“King Richard” opens by following its titular character, Richard Williams (Will Smith), as he hawks his 78-page plan for tennis domination to the privileged and unsuspecting country club members. His Louisiana accent and brazen confidence voices over affluent suburbia, unrelenting in its belief of inevitable success. The thesis is clear — practice may make perfect, but family and determination make Williams.
To call the tennis careers of sisters Venus and Serena Williams “groundbreaking” would be a grotesque understatement. Over the course of their nearly 3-decade-long careers, the sisters have redefined the tactical mind game of tennis and reshaped it in their image. A cinematic telling of the pair’s steady climb to global stardom could have easily cemented itself as the quintessential sports flick. But for director Reinaldo Marcus Green, “King Richard” rejects the expected, depicting the Williams family as more than their tennis powerhouse duo.
Despite what the sporty premise suggests, above all, “King Richard” explores the strength of familial love. Between practice sessions and junior tournaments, the film is at its best when depicting the whole Williams family piled into their VW bus, quipping and squabbling as all families do.
Portraying Venus and Serena are Saniyya Sidney and Demi Singleton, whose on-screen charisma and chemistry push an already joyous film to positively heartwarming new heights. The love the two sisters hold for one another radiates from the screen, basking the film in its warm glow. It’s like honey — soft, sweet and can’t seem to help but stick on to everything it touches.
Smith, too, serves as a source of the family atmosphere encapsulating the flick. He is no stranger to depicting fatherly love on the big screen, with his portrayal of Chris Gardner in “The Pursuit of Happyness” turning 15 years old this year. In “King Richard,” however, his performance is distinct. Where Smith’s Gardner was quietly strong, his Williams is a force of nature; his affection is both tough and soft, manifested in loud, proud and fierce unconditional protection.

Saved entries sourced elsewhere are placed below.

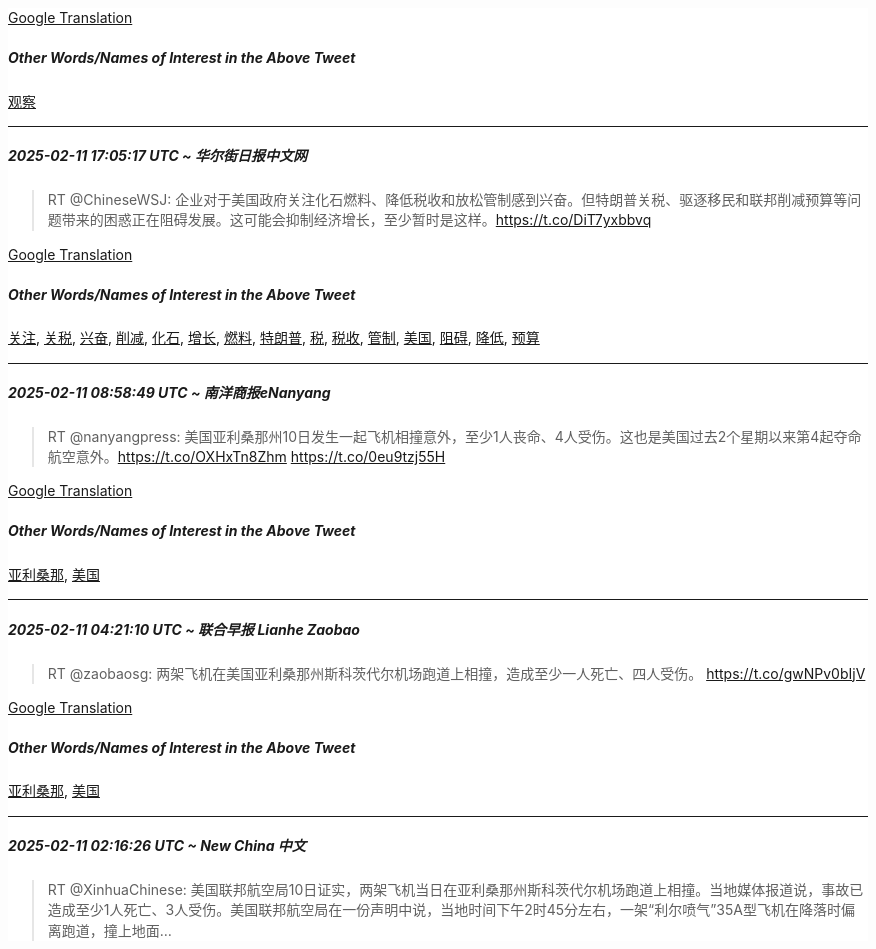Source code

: [Google Translation](https://translate.google.com/?hi=en&tab=TT&sl=zh-CN&tl=en&op=translate&text=RT+%40zaobaosg%3A+%E5%8F%B0%E4%B8%AD%E7%9F%A5%E5%90%8D%E5%95%86%E5%9C%BA%E6%96%B0%E5%85%89%E4%B8%89%E8%B6%8A%E4%B8%8A%E5%91%A8%E5%8F%91%E7%94%9F%E7%9A%84%E6%B0%94%E7%88%86%E4%BA%8B%E6%95%85%EF%BC%8C%E5%B7%B2%E9%80%A0%E6%88%90%E8%87%B3%E5%B0%9141%E4%BA%BA%E4%BC%A4%E4%BA%A1%EF%BC%8C%E5%85%B6%E4%B8%AD%E4%B8%80%E5%90%8D%E6%BE%B3%E9%97%A8%E7%B1%8D%E4%B8%A4%E5%B2%81%E5%A5%B3%E7%AB%A5%E4%BB%8D%E5%9C%A8%E5%8A%A0%E6%8A%A4%E7%97%85%E6%88%BF%E8%A7%82%E5%AF%9F%E3%80%82+https%3A%2F%2Ft.co%2FpkVVt0RS1h)
##### Other Words/Names of Interest in the Above Tweet
[观察](观察.md)
___
##### 2025-02-11 17:05:17 UTC ~ 华尔街日报中文网
> RT @ChineseWSJ: 企业对于美国政府关注化石燃料、降低税收和放松管制感到兴奋。但特朗普关税、驱逐移民和联邦削减预算等问题带来的困惑正在阻碍发展。这可能会抑制经济增长，至少暂时是这样。https://t.co/DiT7yxbbvq

[Google Translation](https://translate.google.com/?hi=en&tab=TT&sl=zh-CN&tl=en&op=translate&text=RT+%40ChineseWSJ%3A+%E4%BC%81%E4%B8%9A%E5%AF%B9%E4%BA%8E%E7%BE%8E%E5%9B%BD%E6%94%BF%E5%BA%9C%E5%85%B3%E6%B3%A8%E5%8C%96%E7%9F%B3%E7%87%83%E6%96%99%E3%80%81%E9%99%8D%E4%BD%8E%E7%A8%8E%E6%94%B6%E5%92%8C%E6%94%BE%E6%9D%BE%E7%AE%A1%E5%88%B6%E6%84%9F%E5%88%B0%E5%85%B4%E5%A5%8B%E3%80%82%E4%BD%86%E7%89%B9%E6%9C%97%E6%99%AE%E5%85%B3%E7%A8%8E%E3%80%81%E9%A9%B1%E9%80%90%E7%A7%BB%E6%B0%91%E5%92%8C%E8%81%94%E9%82%A6%E5%89%8A%E5%87%8F%E9%A2%84%E7%AE%97%E7%AD%89%E9%97%AE%E9%A2%98%E5%B8%A6%E6%9D%A5%E7%9A%84%E5%9B%B0%E6%83%91%E6%AD%A3%E5%9C%A8%E9%98%BB%E7%A2%8D%E5%8F%91%E5%B1%95%E3%80%82%E8%BF%99%E5%8F%AF%E8%83%BD%E4%BC%9A%E6%8A%91%E5%88%B6%E7%BB%8F%E6%B5%8E%E5%A2%9E%E9%95%BF%EF%BC%8C%E8%87%B3%E5%B0%91%E6%9A%82%E6%97%B6%E6%98%AF%E8%BF%99%E6%A0%B7%E3%80%82https%3A%2F%2Ft.co%2FDiT7yxbbvq)
##### Other Words/Names of Interest in the Above Tweet
[关注](关注.md), [关税](关税.md), [兴奋](兴奋.md), [削减](削减.md), [化石](化石.md), [增长](增长.md), [燃料](燃料.md), [特朗普](特朗普.md), [税](税.md), [税收](税收.md), [管制](管制.md), [美国](美国.md), [阻碍](阻碍.md), [降低](降低.md), [预算](预算.md)
___
##### 2025-02-11 08:58:49 UTC ~ 南洋商报eNanyang
> RT @nanyangpress: 美国亚利桑那州10日发生一起飞机相撞意外，至少1人丧命、4人受伤。这也是美国过去2个星期以来第4起夺命航空意外。https://t.co/OXHxTn8Zhm https://t.co/0eu9tzj55H

[Google Translation](https://translate.google.com/?hi=en&tab=TT&sl=zh-CN&tl=en&op=translate&text=RT+%40nanyangpress%3A+%E7%BE%8E%E5%9B%BD%E4%BA%9A%E5%88%A9%E6%A1%91%E9%82%A3%E5%B7%9E10%E6%97%A5%E5%8F%91%E7%94%9F%E4%B8%80%E8%B5%B7%E9%A3%9E%E6%9C%BA%E7%9B%B8%E6%92%9E%E6%84%8F%E5%A4%96%EF%BC%8C%E8%87%B3%E5%B0%911%E4%BA%BA%E4%B8%A7%E5%91%BD%E3%80%814%E4%BA%BA%E5%8F%97%E4%BC%A4%E3%80%82%E8%BF%99%E4%B9%9F%E6%98%AF%E7%BE%8E%E5%9B%BD%E8%BF%87%E5%8E%BB2%E4%B8%AA%E6%98%9F%E6%9C%9F%E4%BB%A5%E6%9D%A5%E7%AC%AC4%E8%B5%B7%E5%A4%BA%E5%91%BD%E8%88%AA%E7%A9%BA%E6%84%8F%E5%A4%96%E3%80%82https%3A%2F%2Ft.co%2FOXHxTn8Zhm+https%3A%2F%2Ft.co%2F0eu9tzj55H)
##### Other Words/Names of Interest in the Above Tweet
[亚利桑那](亚利桑那.md), [美国](美国.md)
___
##### 2025-02-11 04:21:10 UTC ~ 联合早报 Lianhe Zaobao
> RT @zaobaosg: 两架飞机在美国亚利桑那州斯科茨代尔机场跑道上相撞，造成至少一人死亡、四人受伤。 https://t.co/gwNPv0bIjV

[Google Translation](https://translate.google.com/?hi=en&tab=TT&sl=zh-CN&tl=en&op=translate&text=RT+%40zaobaosg%3A+%E4%B8%A4%E6%9E%B6%E9%A3%9E%E6%9C%BA%E5%9C%A8%E7%BE%8E%E5%9B%BD%E4%BA%9A%E5%88%A9%E6%A1%91%E9%82%A3%E5%B7%9E%E6%96%AF%E7%A7%91%E8%8C%A8%E4%BB%A3%E5%B0%94%E6%9C%BA%E5%9C%BA%E8%B7%91%E9%81%93%E4%B8%8A%E7%9B%B8%E6%92%9E%EF%BC%8C%E9%80%A0%E6%88%90%E8%87%B3%E5%B0%91%E4%B8%80%E4%BA%BA%E6%AD%BB%E4%BA%A1%E3%80%81%E5%9B%9B%E4%BA%BA%E5%8F%97%E4%BC%A4%E3%80%82+https%3A%2F%2Ft.co%2FgwNPv0bIjV)
##### Other Words/Names of Interest in the Above Tweet
[亚利桑那](亚利桑那.md), [美国](美国.md)
___
##### 2025-02-11 02:16:26 UTC ~ New China 中文
> RT @XinhuaChinese: 美国联邦航空局10日证实，两架飞机当日在亚利桑那州斯科茨代尔机场跑道上相撞。当地媒体报道说，事故已造成至少1人死亡、3人受伤。美国联邦航空局在一份声明中说，当地时间下午2时45分左右，一架“利尔喷气”35A型飞机在降落时偏离跑道，撞上地面…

As any great biopic should, “King Richard” manages to transport its audience straight into ‘90s Americana — with nylon tracksuits and primary colors galore. Cinematographer Robert Elswit makes use of soft lighting and low saturation to visually sell the decade. With the fast-paced action saved for the courts, Elswit’s work is a warm hug of nostalgic bliss.
The film, however, is not without flaws — though it does tend to ignore those of its main character. In the third act, as the film reaches its emotional climax, Richard’s wife Oracene Price (Aunjenue Ellis), confronts some of the hypocrisy of his mantra and selfishness of his actions in the kitchen of their new Florida home. Ellis delivers a stellar performance over the biopic’s entirety, but it is in that much-needed refresher of a monologue that she truly shines.
This, however, isn’t enough to make up for an otherwise slight refusal to face Richard Williams is, like any human being, flawed. Everything brought out in the kitchen scene is promptly forgotten scenes later. It seems as if Green wanted to create a complex character without fully diving into what that complexity means.
This is not to say the film is without depth. The Williamses certainly didn’t have it easy, and there is no effort to depict their triumph as such. In a sport traditionally dominated by the wealthy and white, “King Richard” revels in unapologetic Blackness — from its soundtrack’s blend of Motown and golden-era hip-hop, to real discussions on what it means to strive for success in a society against oneself.
King Richard is nothing but love — of family, of sport, of self. As the credits roll, the audience can’t help but fill with determination and a belief that anything is possible. Love-all.